I lay on my front lawn, which was a hill overlooking a forest, and felt content and excited.

That night was Halloween, but for the first time in five years, I would not be trick or treating; I would instead be handing out candy. Even that did not dampen my spirits because, as my father pointed out, this way I could get to know the kids in the neighborhood even before going to school on Monday. There weren’t many that showed up which was to be expected, I reasoned, because the neighborhood was new, just being built, and maybe the other parents didn’t want to let their children walk these new streets alone until they knew the neighbors.

Unfortunately, that was not the reason.

It didn’t take me long to discover the real reason. I was an outsider, someone that didn’t belong here. I was a Jew. The prejudice was not overt. After all, this was an upper crust population. But it was obvious, none the less. When I went to the bus stop that first day of school, the other children bunched up as far away from me as they could whispering among themselves, isolating me. In class it was no better. I was stared at, laughed at, and called names. I didn’t understand.

We had moved from a middle-class Catholic neighborhood where no one seemed to care what we were. The only thing I had to deal with occasionally was an angry nun that seemed to think that if I was with the rest of her students that meant she had the right to punish me, too. The neighborhood was her parish and she ruled it with an iron hand. Here I belonged.

What had changed?

What eventually brought home to me the truth of the hypocrisy was when I finally made a friend. The area in which we lived was strange in that this new development of expensive homes was being built right atop one of the poorest streets in northeastern Indianapolis: one small street made up almost entirely of black people. A sweet girl named Sara, seeing how poorly I was being treated and taking pity on me, became my friend. She was black, she was poor, and she understood how I felt. For ten years she had lived this life of hatred and abuse for no reason other than she was black.

I was so excited to tell my family about my new friend and ask them if I could have her over to play the next day. I couldn’t wait! Finally, I would have someone I could show my room, my Basset Hound puppy, and my very own private princess phone to. I never thought to mention that she was black; she was just my friend.

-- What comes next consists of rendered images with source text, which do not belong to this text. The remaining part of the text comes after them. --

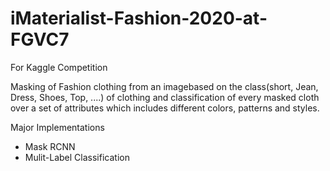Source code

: # iMaterialist-Fashion-2020-at-FGVC7
For Kaggle Competition

Masking of Fashion clothing from an imagebased on the class(short, Jean, Dress, Shoes, Top, ....) of clothing
and classification of every masked cloth over a set of attributes which includes different colors, patterns and styles.

Major Implementations
- Mask RCNN
- Mulit-Label Classification

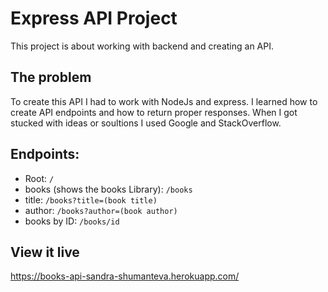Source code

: # Express API Project

This project is about working with backend and creating an API.

## The problem

To create this API I had to work with NodeJs and express. I learned how to create API endpoints and how to return proper responses. When I got stucked with ideas or soultions I used Google and StackOverflow.

##  Endpoints:
- Root: `/`
- books (shows the books Library): `/books` 
- title: `/books?title=(book title)`
- author: `/books?author=(book author)`
- books by ID: `/books/id`

## View it live

https://books-api-sandra-shumanteva.herokuapp.com/
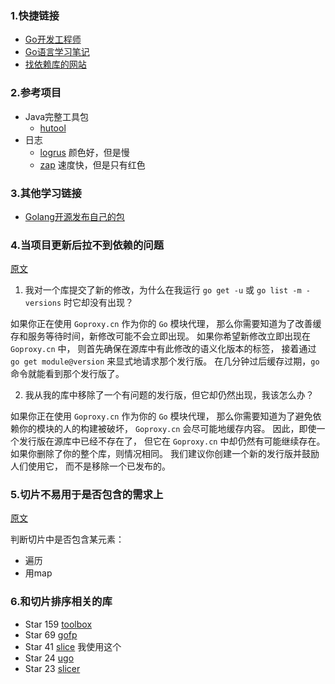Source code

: ### 1.快捷链接
- [Go开发工程师](https://www.yuque.com/fidel-yiu/kae3eu)
- [Go语言学习笔记](https://www.yuque.com/fidel-yiu/ftcdeg)
- [找依赖库的网站](https://awesome-go.com/)

### 2.参考项目
- Java完整工具包
  - [hutool](https://www.hutool.cn/)
- 日志
  - [logrus](https://github.com/Sirupsen/logrus) 颜色好，但是慢
  - [zap](https://github.com/uber-go/zap) 速度快，但是只有红色

### 3.其他学习链接
- [Golang开源发布自己的包](https://blog.csdn.net/MrKorbin/article/details/111032300)

### 4.当项目更新后拉不到依赖的问题

[原文](https://goproxy.cn/faq#000.000)

1. 我对一个库提交了新的修改，为什么在我运行 `go get -u` 或 `go list -m -versions` 时它却没有出现？

如果你正在使用 `Goproxy.cn` 作为你的 `Go` 模块代理，
那么你需要知道为了改善缓存和服务等待时间，新修改可能不会立即出现。
如果你希望新修改立即出现在 `Goproxy.cn` 中，
则首先确保在源库中有此修改的语义化版本的标签，
接着通过 `go get module@version` 来显式地请求那个发行版。
在几分钟过后缓存过期，`go` 命令就能看到那个发行版了。

2. 我从我的库中移除了一个有问题的发行版，但它却仍然出现，我该怎么办？

如果你正在使用 `Goproxy.cn` 作为你的 `Go` 模块代理，
那么你需要知道为了避免依赖你的模块的人的构建被破坏，
`Goproxy.cn` 会尽可能地缓存内容。
因此，即使一个发行版在源库中已经不存在了，
但它在 `Goproxy.cn` 中却仍然有可能继续存在。
如果你删除了你的整个库，则情况相同。
我们建议你创建一个新的发行版并鼓励人们使用它，
而不是移除一个已发布的。

### 5.切片不易用于是否包含的需求上
[原文](https://studygolang.com/topics/749)

判断切片中是否包含某元素：
- 遍历
- 用map

### 6.和切片排序相关的库

- Star 159 [toolbox](https://github.com/viant/toolbox)
- Star 69 [gofp](https://github.com/rbrahul/gofp)
- Star 41 [slice](https://github.com/psampaz/slice) 我使用这个
- Star 24 [ugo](https://github.com/alxrm/ugo)
- Star 23 [slicer](https://github.com/leaanthony/slicer)
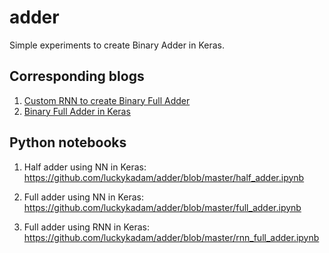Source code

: # adder
Simple experiments to create Binary Adder in Keras.

## Corresponding blogs

1. <a href="https://luckykadam.github.io/ml/2020/01/10/rnn-full-adder.html">Custom RNN to create Binary Full Adder</a>
1. <a href="https://luckykadam.github.io/ml/2019/12/17/full-adder.html">Binary Full Adder in Keras</a>

## Python notebooks

1. Half adder using NN in Keras: https://github.com/luckykadam/adder/blob/master/half_adder.ipynb

2. Full adder using NN in Keras: https://github.com/luckykadam/adder/blob/master/full_adder.ipynb

3. Full adder using RNN in Keras: https://github.com/luckykadam/adder/blob/master/rnn_full_adder.ipynb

To this day I remember the expression on my mother’s face when she saw her. Although she was pleasant to her—my mother was always a lady—I sensed that something was very wrong here. Being ten, though, I ignored it and had a wonderful time with Sara and couldn’t wait to go visit her home the next day and then, maybe if I was allowed, have her spend the night that weekend.

That night, when my father got home, my parents sat me down and gave me the news. I could never bring my friend home again, nor could I spend time with her at school. My parents explained that it was bad enough that we were Jews, which meant we could not join the country club that was part of these estates, I couldn’t go to the private school that most of the other children attended, and I would not be invited to birthday parties or any other events, but being considered someone who befriended black people would cause us to be persecuted and possibly driven out of the area. Their point was brought home to me that night when a dead rat with a note proclaiming “Nigger loving Kikes don’t deserve to live” was found on our front porch.

Here it is, 2020, and nothing has changed. We’ve learned little from the atrocities of the second World War, of the riots of the 60s, from what happened to Rodney King, from slavery, from the multiple deaths of black, gay, lesbian, and trans people, and from all the injustices that haunt our world. We have an opportunity now to make this world and our country better, cleaner, more loving. Are we going to waste it again and pretend that these injustices aren’t happening or are we going to take back our responsibility and our power and fight for a just America? One small way you can do that is to VOTE. Vote not just for president, but for honest, compassionate, smart people in every branch of the government. Hold accountable those that do harm and raise up those that fight for right. It’s our turn to create a country based on freedom for all. Let’s all do our part.